En tant que mutuelle, nous sommes tenus de respecter un tas de normes. Nous ne sommes plus considérés comme des adultes, alors que nous avons toujours géré notre argent. Nous décidions même des taux de remboursement. Alors que maintenant nous n’avons plus le contrôle de notre argent. Nous sommes obligés de faire des placements car on nous impose des réserves bancaires incroyables. Il faut tout prévoir, et à force de prévoir, il y a de l’argent gaspillé. 26 % de la masse d’argent manipulée doit être réservée sans qu’on puisse l’utiliser !
Il est très difficile de trouver des bénévoles pour assurer la gestion de La Fraternelle, alors que contrairement au début, les réunions se faisaient pendant le temps de travail, et que celui-ci est passé de 50 heures à 35 heures.
Il y a concurrence avec les assurances privées qui font du dumping en proposant des petits prix au départ (elles augmentent leurs tarifs par la suite et ne remboursent pas toujours aussi bien, mais les personnes ne changent pas tous les jours d’assurance !).

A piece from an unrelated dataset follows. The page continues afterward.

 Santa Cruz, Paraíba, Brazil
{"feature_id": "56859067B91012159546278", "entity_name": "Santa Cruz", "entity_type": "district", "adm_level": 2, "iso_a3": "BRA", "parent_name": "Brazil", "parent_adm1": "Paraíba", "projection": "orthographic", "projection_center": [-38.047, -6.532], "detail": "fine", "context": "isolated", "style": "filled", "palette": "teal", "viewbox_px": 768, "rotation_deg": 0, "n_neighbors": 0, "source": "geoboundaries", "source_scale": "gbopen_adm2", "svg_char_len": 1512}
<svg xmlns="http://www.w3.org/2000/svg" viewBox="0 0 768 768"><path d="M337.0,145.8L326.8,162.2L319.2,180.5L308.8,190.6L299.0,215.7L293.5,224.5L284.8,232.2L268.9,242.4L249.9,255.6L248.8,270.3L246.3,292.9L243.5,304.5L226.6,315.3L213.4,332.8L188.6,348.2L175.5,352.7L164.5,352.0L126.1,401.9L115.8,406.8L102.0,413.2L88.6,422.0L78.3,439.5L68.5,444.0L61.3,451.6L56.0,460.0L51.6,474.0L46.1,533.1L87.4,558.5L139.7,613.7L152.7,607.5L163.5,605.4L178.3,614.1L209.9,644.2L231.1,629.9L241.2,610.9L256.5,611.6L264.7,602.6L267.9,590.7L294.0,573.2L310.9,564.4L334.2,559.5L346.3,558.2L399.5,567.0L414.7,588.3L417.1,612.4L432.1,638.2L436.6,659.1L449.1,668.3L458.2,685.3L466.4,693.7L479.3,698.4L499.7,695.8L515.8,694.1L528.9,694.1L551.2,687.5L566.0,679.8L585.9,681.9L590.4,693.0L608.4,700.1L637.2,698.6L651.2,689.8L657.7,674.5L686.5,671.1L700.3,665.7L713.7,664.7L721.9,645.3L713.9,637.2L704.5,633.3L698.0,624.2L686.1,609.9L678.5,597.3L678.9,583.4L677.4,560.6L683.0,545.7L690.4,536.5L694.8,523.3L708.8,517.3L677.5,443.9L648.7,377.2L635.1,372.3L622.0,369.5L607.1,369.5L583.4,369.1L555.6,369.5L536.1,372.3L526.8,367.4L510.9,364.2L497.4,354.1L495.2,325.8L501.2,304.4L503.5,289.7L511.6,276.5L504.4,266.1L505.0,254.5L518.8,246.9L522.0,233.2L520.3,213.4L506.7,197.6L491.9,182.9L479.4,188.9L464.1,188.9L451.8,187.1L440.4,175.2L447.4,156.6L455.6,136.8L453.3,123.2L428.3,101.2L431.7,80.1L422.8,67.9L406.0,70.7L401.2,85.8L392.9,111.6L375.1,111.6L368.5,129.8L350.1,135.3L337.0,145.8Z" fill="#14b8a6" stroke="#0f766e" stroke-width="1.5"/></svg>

Quel avenir pour les mutuelles ?
Beaucoup pensent que nos droits sont désormais acquis. Pourtant, ils sont souvent attaqués. La gestion des structures par la base devient plus compliquée car il faut de plus en plus de connaissances pour en assurer la gestion.
Il y a de moins en moins de mutuelles, beaucoup ont fusionné. On a l’impression que leur nombre augmente mais c’est lié à un abus de langage. Le terme « mutuelle » peut vouloir dire « regroupement », les assurances privées font ainsi une usurpation du nom de mutuelle. Mais dans une assurance, ce ne sont pas les assurés qui décident et elle fait des bénéfices.

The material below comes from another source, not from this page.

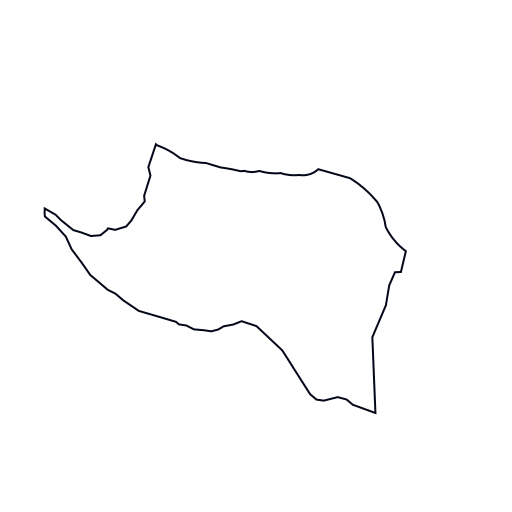 Mit Ghamr, Ad Daqahliyah, Egypt, rotated 130°
{"feature_id": "37247803B10909701940084", "entity_name": "Mit Ghamr", "entity_type": "district", "adm_level": 2, "iso_a3": "EGY", "parent_name": "Egypt", "parent_adm1": "Ad Daqahliyah", "projection": "natural_earth1", "projection_center": [31.269, 30.712], "detail": "fine", "context": "isolated", "style": "outline", "palette": "ink", "viewbox_px": 512, "rotation_deg": 130, "n_neighbors": 0, "source": "geoboundaries", "source_scale": "gbopen_adm2", "svg_char_len": 3391}
<svg xmlns="http://www.w3.org/2000/svg" viewBox="0 0 512 512"><g transform="rotate(130 256 256)"><path d="M234.7,404.5L257.1,395.6L262.3,388.5L281.8,380.4L285.7,376.3L291.5,376.3L297.3,376.3L309.0,374.3L316.8,374.4L326.5,380.7L329.9,387.1L331.8,386.9L340.1,388.5L346.8,395.3L350.2,404.8L353.6,412.6L353.9,428.3L353.2,436.1L355.4,448.4L359.4,445.2L361.4,443.1L361.4,441.1L361.4,439.0L361.4,434.8L361.4,432.8L361.4,428.6L363.4,414.1L369.3,401.7L373.2,385.2L374.7,379.5L377.1,370.7L377.1,366.5L377.1,360.3L377.2,347.9L375.2,339.5L375.3,329.2L373.4,310.5L357.9,275.1L357.9,271.0L354.0,264.7L353.0,260.3L352.1,256.4L346.3,248.1L342.4,241.8L336.6,237.7L330.7,235.6L323.0,229.3L315.2,225.1L312.5,218.3L311.7,216.4L309.4,210.5L310.6,189.9L311.4,175.3L314.7,164.7L317.9,154.8L322.6,139.9L327.1,125.6L327.1,117.3L323.2,111.1L317.4,106.9L311.6,102.7L307.7,94.4L307.7,86.1L299.5,63.6L243.4,114.7L225.7,120.1L210.3,124.8L192.8,135.1L179.1,139.1L175.1,134.7L156.0,144.3L156.0,144.9L156.0,145.6L156.1,147.3L156.1,148.9L156.0,150.6L156.0,152.3L155.8,153.9L155.7,155.6L155.5,157.3L155.2,158.9L154.9,160.6L154.6,162.2L154.3,163.8L153.8,165.4L153.4,167.0L152.9,168.6L152.4,170.2L151.8,171.8L151.2,173.3L150.6,174.8L150.4,175.2L150.2,175.5L149.5,176.4L148.4,177.7L147.3,179.0L146.2,180.4L145.2,181.8L144.3,183.2L143.3,184.7L142.4,186.1L141.5,187.6L140.7,189.2L139.9,190.7L139.1,192.2L138.3,193.8L137.6,195.4L137.0,197.0L136.8,197.6L136.4,199.6L136.1,201.7L135.8,203.8L135.5,205.9L135.3,208.0L135.1,210.1L135.0,212.3L134.9,214.4L134.8,216.5L134.8,218.6L134.9,220.7L134.9,222.9L135.0,225.0L135.2,227.1L135.4,229.2L135.6,231.3L135.9,233.4L136.0,233.8L136.0,234.1L149.5,264.1L149.8,264.2L150.1,264.2L151.1,264.4L152.0,264.6L152.5,264.7L153.0,264.8L153.9,265.1L154.3,265.2L154.8,265.4L155.7,265.8L156.1,266.0L156.6,266.2L157.4,266.6L157.9,266.8L158.3,267.1L159.1,267.6L159.5,267.9L159.9,268.2L160.7,268.8L161.1,269.1L161.5,269.4L162.2,270.0L162.5,270.4L162.9,270.7L163.6,271.5L163.9,271.8L164.2,272.2L164.8,273.0L165.1,273.4L165.4,273.8L166.0,274.7L166.1,274.8L166.2,275.1L166.3,275.2L167.2,276.0L167.7,276.6L168.2,277.1L169.1,278.1L169.5,278.6L170.0,279.1L170.8,280.2L171.2,280.7L171.6,281.3L172.4,282.4L172.8,283.0L173.1,283.6L173.8,284.7L174.2,285.3L174.5,285.9L175.2,287.1L175.5,287.8L175.8,288.4L175.8,288.5L176.3,289.6L176.7,290.5L177.1,290.9L178.2,292.0L179.2,293.1L180.2,294.2L181.1,295.4L182.0,296.6L182.9,297.8L183.8,299.1L184.6,300.3L185.4,301.6L186.1,302.9L186.9,304.3L187.5,305.6L188.2,307.0L188.7,308.1L189.0,308.3L189.3,308.6L189.8,308.9L190.6,309.5L191.0,309.9L191.4,310.2L192.2,310.9L192.6,311.2L192.9,311.6L193.6,312.3L194.0,312.7L194.3,313.1L195.0,313.9L195.3,314.4L195.6,314.8L196.1,315.6L196.4,316.1L196.7,316.5L197.2,317.4L197.4,317.9L197.7,318.4L198.1,319.3L198.3,319.8L198.9,320.2L199.3,320.6L199.7,320.9L199.9,321.2L200.4,321.7L200.8,322.3L201.3,322.8L201.6,323.6L202.9,326.1L204.2,328.6L205.5,331.0L206.9,333.4L208.3,335.8L209.7,338.1L210.9,340.0L217.0,354.2L218.1,355.6L219.2,357.2L220.4,358.9L221.5,360.6L222.6,362.3L223.6,364.1L224.6,365.9L225.6,367.7L226.5,369.5L227.4,371.3L228.2,373.2L229.0,375.1L229.8,377.0L229.9,378.7L230.0,380.5L230.2,382.3L230.3,384.1L230.5,385.9L230.8,387.6L231.1,389.4L231.4,391.1L231.8,392.9L232.2,394.6L232.7,396.4L233.2,398.1L233.7,399.8L234.3,401.5L234.8,402.8L234.8,403.0L234.7,404.4L234.7,404.5Z" fill="none" stroke="#020617" stroke-width="2"/></g></svg>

Cela m’inquiète car le fossé se creuse, de nouveau, dans l’accès aux soins : aujourd’hui ce sont les cadres qui se soignent le mieux, les personnes qui ont un petit salaire n’y arrivent plus toujours. Prendre une mutuelle pour les gens, c’est parfois difficile et ils se contentent de la sécurité sociale qui ne leur permet pas d’avoir accès à tous les soins dont ils ont besoin.